Even under scenario conditions that represent conservative assumptions of future U.S. capabilities and generous assumptions of enemy capabilities and resolve, the RAND analyses show that modern, longer-range firepower systems--coupled with new surveillance and control capabilities and equipped with advanced antiarmor munitions--can engage and heavily damage large numbers of moving mechanized forces. In theaters that do not feature heavily foliated or urbanized terrain, joint U.S. forces will be able to rapidly halt armored invasions short of their objectives even in highly stressing scenarios, provided that sufficient investments are made in the emerging information and firepower systems.
In its 1993 Bottom-Up Review, the Department of Defense identified a "building block" of forces from each of the services to describe the total forces required to defeat aggression by a major regional opponent. That building block, reproduced in Figure 1, represents the major elements of a joint force that would be needed to fight one major theater war (MTW) on the scale of the Gulf War.

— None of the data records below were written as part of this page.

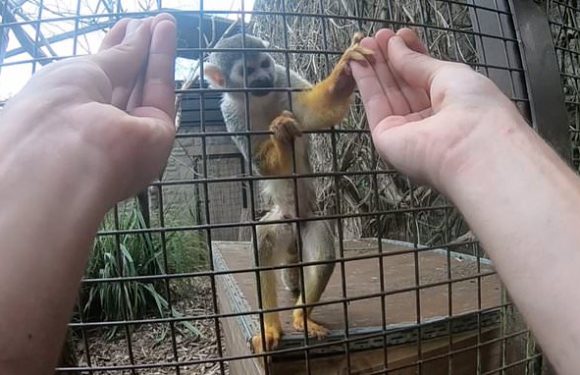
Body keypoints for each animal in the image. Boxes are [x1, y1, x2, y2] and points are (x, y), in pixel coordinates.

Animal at [204, 30, 374, 354]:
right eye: (248, 71)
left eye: (265, 63)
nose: (264, 78)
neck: (257, 99)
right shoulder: (229, 113)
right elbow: (259, 161)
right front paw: (281, 138)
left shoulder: (283, 77)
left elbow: (313, 113)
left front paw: (343, 75)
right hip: (282, 220)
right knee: (262, 247)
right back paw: (271, 326)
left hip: (308, 220)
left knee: (323, 256)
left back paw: (301, 316)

Total U.S. warfighting force structure would comprise two of these building blocks in order to be able to fight and win two nearly simultaneous MTWs. When many defense planners consider cuts to force structure, they tend to think in terms of across-the-board, "vertical" cuts to this service-defined building block (see Figure 1).
Defeating (or deterring) attacks by large-scale mechanized forces remains an important objective--perhaps the most important objective--assigned to U.S. military forces. With the proper levels of attention and investment, U.S. forces have the potential to render this form of warfare virtually obsolete for their opponents.